I stated to date again in the resilient way of the young, and promptly got dumped. I guess I wasn't quite as good a catch as I'd thought. I asked Mick what was wrong with me. I remember his reply as if it was yesterday.



"Absolutely nothing! The guy's a jerk."



This is exactly what a woman wants to hear in those circumstances. What a friend.



Eventually work commitments took us in opposite directions and we lost contact. I got married. After a lot of years I tracked down his mother. She told me Mick was offshore, working on an oil rig. He was dating a postie. I just knew it would be someone who loved bikes. We laughed about our growing up years and I mentioned how I'd often despaired Mick would find a girlfriend. She went really quiet.
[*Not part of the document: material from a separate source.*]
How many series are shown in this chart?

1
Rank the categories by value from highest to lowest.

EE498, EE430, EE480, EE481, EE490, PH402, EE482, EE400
"You never worked it out?" Her eyes looked old and sad.



"How could he find someone else when he loved you so passionately and completely?"



I sat back in shock. I'd never known. I'd never even considered him in that way. All the secrets and experiences we shared started flitting through my head like a slide projector, only this time, without the shutters. I must have put the boy through hell. I'd even asked him to kiss me once, just to make sure I was doing it right. I realised then, I'd not been a very good friend, certainly not what he deserved. I never asked him the secrets of his heart.



What a self controlled, insightful boy. Knowing the innocent love I held for him, knowing I did not feel that way about him, knowing it would change our relationship irrevocably, he never once told me how he felt. I only hope the woman he found recognises and appreciates his qualities. I know he found a friend who will never forget him.